We say that a componentwise solution X is a moderate solution with initial condition \({\overline{X}}\) if: \({\overline{X}}\in L^2(\varOmega ;H^{-1})\), \(X\in L^2([0,T]\times \varOmega ;H^{-1})\) and there exists a sequence \((X^{(N)})_{N\ge 1}\) of proper solutions converging to X in \(L^2([0,T]\times \varOmega ;H^{-1})\) as \(N\rightarrow \infty \), such that their initial conditions \({\overline{X}}^{(N)}\) converge to \({\overline{X}}\) in \(L^2(\varOmega ;H^{-1})\).

If a moderate solution is in \(L^2([0,T]\times \varOmega ; l^2)\), we call it a finite energy (moderate) solution.

Remark 4

Clearly all proper solutions with initial conditions in \(L^2(\varOmega , H^{-1})\) are finite energy solutions, as can be seen by taking the constant sequence.

The key result to prove existence and uniqueness of the moderate solution is the following lemma, which has a statement similar to Lemma 2.7 from [14] and shares the same proof strategy.
::::
■ **What to do**
• A. According to the passage on moderate solutions, what name is given to a moderate solution that belongs to the space of square-integrable l^2-valued processes on [0,T]?
• B. Reproduce everything in the passage on moderate solutions from "We say that" down to "the constant sequence.".

Rows from a data collection:
::::
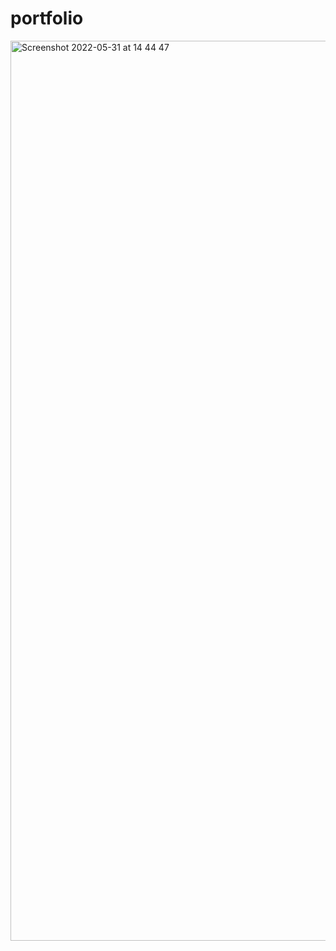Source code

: # portfolio

<img width="1440" alt="Screenshot 2022-05-31 at 14 44 47" src="https://user-images.githubusercontent.com/40337716/178107747-c71d1224-65d8-4dc3-a3c4-a65ad83342ba.png">
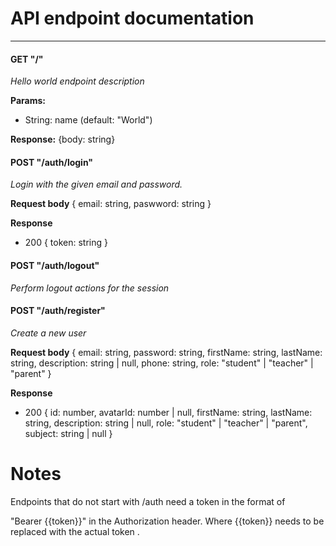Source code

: # API endpoint documentation

---
#### GET "/"
  *Hello world endpoint description*
  
  **Params:**
  - String: name (default: "World")

  **Response:**
  {body: string}

#### POST "/auth/login"

  *Login with the given email and password.*

  **Request body**
  {
    email: string,
    paswword: string
  }
  

  **Response**
  
  - 200 {
    token: string
  }
  
#### POST "/auth/logout"

  *Perform logout actions for the session*

#### POST "/auth/register"

  *Create a new user*

  **Request body**
  {
  email: string,
  password: string,
  firstName: string,
  lastName: string,
  description: string | null,
  phone: string,
  role: "student" | "teacher" | "parent"
}

  **Response**
  - 200 {
  id: number,
  avatarId: number | null,
  firstName: string,
  lastName: string,
  description: string | null,
  role: "student" | "teacher" | "parent",
  subject: string | null
  }
  
  

# Notes

Endpoints that do not start with /auth need a token in the format of 

"Bearer {{token}}" in the Authorization header. Where {{token}} needs to be replaced with the actual token .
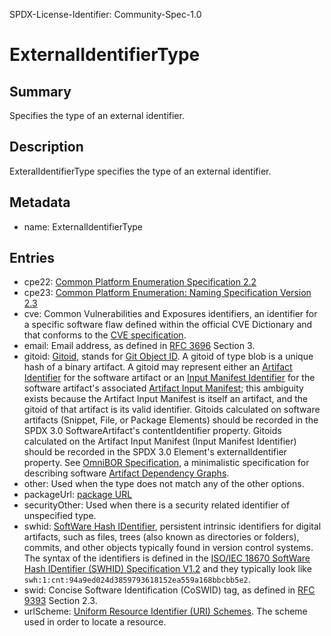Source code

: SPDX-License-Identifier: Community-Spec-1.0

# ExternalIdentifierType

## Summary

Specifies the type of an external identifier.

## Description

ExteralIdentifierType specifies the type of an external identifier.

## Metadata

- name: ExternalIdentifierType

## Entries

- cpe22: [Common Platform Enumeration Specification 2.2](https://cpe.mitre.org/files/cpe-specification_2.2.pdf)
- cpe23: [Common Platform Enumeration: Naming Specification Version 2.3](https://csrc.nist.gov/publications/detail/nistir/7695/final)
- cve: Common Vulnerabilities and Exposures identifiers, an identifier for a specific software flaw defined within the official CVE Dictionary and that conforms to the [CVE specification](https://csrc.nist.gov/glossary/term/cve_id).
- email: Email address, as defined in [RFC 3696](https://www.rfc-editor.org/info/rfc3986) Section 3.
- gitoid: [Gitoid](https://www.iana.org/assignments/uri-schemes/prov/gitoid), stands for [Git Object ID](https://git-scm.com/book/en/v2/Git-Internals-Git-Objects). A gitoid of type blob is a unique hash of a binary artifact. A gitoid may represent either an [Artifact Identifier](https://github.com/omnibor/spec/blob/eb1ee5c961c16215eb8709b2975d193a2007a35d/spec/SPEC.md#artifact-identifier-types) for the software artifact or an [Input Manifest Identifier](https://github.com/omnibor/spec/blob/eb1ee5c961c16215eb8709b2975d193a2007a35d/spec/SPEC.md#input-manifest-identifier) for the software artifact's associated [Artifact Input Manifest](https://github.com/omnibor/spec/blob/eb1ee5c961c16215eb8709b2975d193a2007a35d/spec/SPEC.md#artifact-input-manifest); this ambiguity exists because the Artifact Input Manifest is itself an artifact, and the gitoid of that artifact is its valid identifier. Gitoids calculated on software artifacts (Snippet, File, or Package Elements) should be recorded in the SPDX 3.0 SoftwareArtifact's contentIdentifier property. Gitoids calculated on the Artifact Input Manifest (Input Manifest Identifier) should be recorded in the SPDX 3.0 Element's externalIdentifier property. See [OmniBOR Specification](https://github.com/omnibor/spec/), a minimalistic specification for describing software [Artifact Dependency Graphs](https://github.com/omnibor/spec/blob/eb1ee5c961c16215eb8709b2975d193a2007a35d/spec/SPEC.md#artifact-dependency-graph-adg).
- other: Used when the type does not match any of the other options.
- packageUrl: [package URL](../../../annexes/pkg-url-specification.md)
- securityOther: Used when there is a security related identifier of unspecified type.
- swhid: [SoftWare Hash IDentifier](https://www.swhid.org/), persistent intrinsic identifiers for digital artifacts, such as files, trees (also known as directories or folders), commits, and other objects typically found in version control systems. The syntax of the identifiers is defined in the [ISO/IEC 18670 SoftWare Hash IDentifier (SWHID) Specification V1.2](https://www.iso.org/standard/89985.html) and they typically look like `swh:1:cnt:94a9ed024d3859793618152ea559a168bbcbb5e2`.
- swid: Concise Software Identification (CoSWID) tag, as defined in [RFC 9393](https://www.rfc-editor.org/info/rfc9393) Section 2.3.
- urlScheme: [Uniform Resource Identifier (URI) Schemes](https://www.iana.org/assignments/uri-schemes/uri-schemes.xhtml). The scheme used in order to locate a resource.
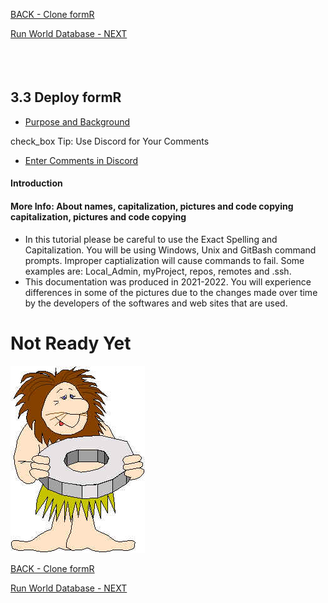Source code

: <!-- ------------------------------------------------------------------------- -->

<div class="page-back">


[BACK - Clone formR](/formR/fr0401_Clone-formR.md)
</div><div class="page-next">

[Run World Database - NEXT](/formR/fr0401_World-Database.md)
</div><div style="margin-top:35px">&nbsp;</div>

<!-- ------------------------------------------------------------------------- -->


## 3.3 Deploy formR <!-- {docsify-ignore} -->
- [Purpose and Background](../Setup/purposes/pfr0307_Setup-React-Apps-Ubuntu.md)

<div class="notice-tip">
  <div class="notice-tip-header">
    <span class="google-icon">check_box</span> <!-- or check -->
    Tip: Use Discord  for Your Comments 
  </div>

- [Enter Comments in Discord](https://discord.com/channels/928752444316483585/959889116416319519)
</div>

#### Introduction <!-- {docsify-ignore} -->


#### More Info: About names, capitalization, pictures and code copying capitalization, pictures and code copying <!-- {docsify-ignore} -->
- In this tutorial please be careful to use the Exact Spelling and Capitalization. You will be using Windows, Unix and GitBash command prompts. Improper captialization will cause commands to fail. Some examples are: Local_Admin, myProject, repos, remotes and .ssh.
- This documentation was produced in 2021-2022. You will experience differences in some of the pictures due to the changes made over time by the developers of the softwares and web sites that are used.

# Not Ready Yet

![Not Ready Yet](./images/fr0000-01_not-ready.png "Not Ready Yet")


<!-- ------------------------------------------------------------------------- -->

<div class="page-back">

[BACK - Clone formR](/formR/fr0401_Clone-formR.md)
</div><div class="page-next">

[Run World Database - NEXT](/formR/fr0401_World-Database.md)
</div>

<!-- ------------------------------------------------------------------------- -->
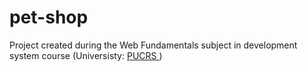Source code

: # pet-shop
Project created during the Web Fundamentals subject in development system course (Universisty: <a href="https://portal.pucrs.br/" target="_blank" rel="noreferrer noopener">PUCRS </a> )
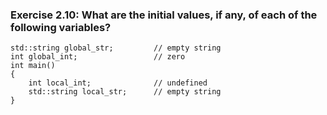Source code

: ### Exercise 2.10: What are the initial values, if any, of each of the following variables?

    std::string global_str;         // empty string
    int global_int;                 // zero
    int main()
    {
        int local_int;              // undefined
        std::string local_str;      // empty string
    }

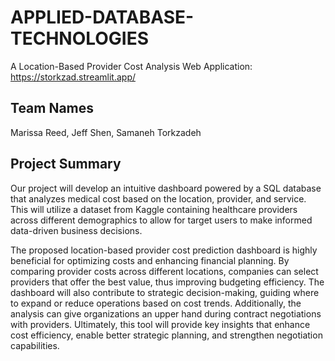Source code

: # APPLIED-DATABASE-TECHNOLOGIES

A Location-Based Provider Cost Analysis Web Application: https://storkzad.streamlit.app/ 

## Team Names
Marissa Reed, Jeff Shen, Samaneh Torkzadeh


## Project Summary
Our project will develop an intuitive dashboard powered by a SQL database that analyzes medical cost based on the location, provider, and service. This will utilize a dataset from Kaggle containing healthcare providers across different demographics to allow for target users to make informed data-driven business decisions.

The proposed location-based provider cost prediction dashboard is highly beneficial for optimizing costs and enhancing financial planning. By comparing provider costs across different locations, companies can select providers that offer the best value, thus improving budgeting efficiency. The dashboard will also contribute to strategic decision-making, guiding where to expand or reduce operations based on cost trends. Additionally, the analysis can give organizations an upper hand during contract negotiations with providers. Ultimately, this tool will provide key insights that enhance cost efficiency, enable better strategic planning, and strengthen negotiation capabilities.
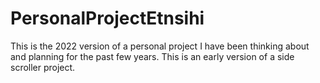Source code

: # PersonalProjectEtnsihi

This is the 2022 version of a personal project I have been thinking about and planning for the past few years.
This is an early version of a side scroller project.
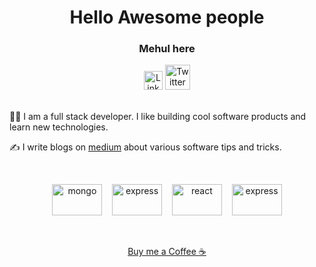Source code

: <h1 align="center">Hello Awesome people</h1> <!-- <img src="https://raw.githubusercontent.com/ABSphreak/ABSphreak/master/gifs/Hi.gif" width="30px"> -->
<h3 align="center">Mehul here</h3>

<div align="center">
  <a href="https://www.linkedin.com/in/mehulmp/"><img src="https://cdn.worldvectorlogo.com/logos/linkedin-icon-2.svg" title="Linkedin" alt="Linkedin Account" width="30"/></a>
  <a href="https://twitter.com/mehul2802"><img src="https://cdn.worldvectorlogo.com/logos/twitter-6.svg" title="Twitter" alt="Twitter Account" width="40"/></a>
  <br><br>
</div>

👨‍💻 I am a full stack developer. I like building cool software products and learn new technologies. 

<!-- ▶️ I create videos on [YouTube](https://www.youtube.com/c/MehulPrajapati28). -->

✍️ I write blogs on [medium](https://medium.com/@Mehul2802) about various software tips and tricks.

<br>
<p align="center">
  <img src="https://upload.wikimedia.org/wikipedia/commons/9/93/MongoDB_Logo.svg" alt="mongo" width="80" height="50"/>&nbsp;&nbsp;&nbsp;
  <img src="https://upload.wikimedia.org/wikipedia/commons/6/64/Expressjs.png" alt="express" width="80" height="50"/>&nbsp;&nbsp;&nbsp;
  <img src="https://upload.wikimedia.org/wikipedia/commons/thumb/a/a7/React-icon.svg/1280px-React-icon.svg.png" alt="react" width="80" height="50"/>&nbsp;&nbsp;&nbsp;
  <img src="https://upload.wikimedia.org/wikipedia/commons/d/d9/Node.js_logo.svg" alt="express" width="80" height="50"/>
</p>
<br>

<div align="center">
  <p><a href="https://www.buymeacoffee.com/mehulmp">Buy me a Coffee ☕</a></p>
</div>
  

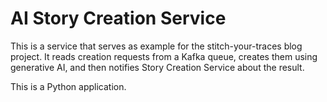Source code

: # AI Story Creation Service

This is a service that serves as example for the stitch-your-traces blog project. It reads creation requests from a Kafka
queue, creates them using generative AI, and then notifies Story Creation Service about the result.

This is a Python application.
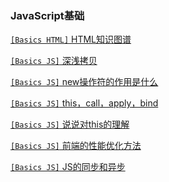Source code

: ### JavaScript基础
[`[Basics HTML]` HTML知识图谱](FrontEnd/Basic/html.md)

[`[Basics JS]` 深浅拷贝](FrontEnd/Basic/copy.md)

[`[Basics JS]` new操作符的作用是什么](FrontEnd/Basic/new.md)

[`[Basics JS]` this，call，apply，bind](FrontEnd/Basic/thiscall.md)

[`[Basics JS]` 说说对this的理解](FrontEnd/Basic/this.md)

[`[Basics JS]` 前端的性能优化方法](FrontEnd/Basic/optimize.md)

[`[Basics JS]` JS的同步和异步](FrontEnd/Basic/collection.md)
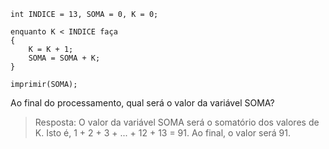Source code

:     int INDICE = 13, SOMA = 0, K = 0;

    enquanto K < INDICE faça
    { 
        K = K + 1;
        SOMA = SOMA + K;
    } 
    
    imprimir(SOMA); 

Ao final do processamento, qual será o valor da variável SOMA?
> Resposta: O valor da variável SOMA será o somatório dos valores de K.
> Isto é, 1 + 2 + 3 + ... + 12 + 13 = 91. Ao final, o valor será 91.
::::
■ **Task responses**
• A. It is called a finite energy (moderate) solution.

• B.
We say that a componentwise solution X is a moderate solution with initial condition \({\overline{X}}\) if: \({\overline{X}}\in L^2(\varOmega ;H^{-1})\), \(X\in L^2([0,T]\times \varOmega ;H^{-1})\) and there exists a sequence \((X^{(N)})_{N\ge 1}\) of proper solutions converging to X in \(L^2([0,T]\times \varOmega ;H^{-1})\) as \(N\rightarrow \infty \), such that their initial conditions \({\overline{X}}^{(N)}\) converge to \({\overline{X}}\) in \(L^2(\varOmega ;H^{-1})\).

If a moderate solution is in \(L^2([0,T]\times \varOmega ; l^2)\), we call it a finite energy (moderate) solution.

Remark 4

Clearly all proper solutions with initial conditions in \(L^2(\varOmega , H^{-1})\) are finite energy solutions, as can be seen by taking the constant sequence.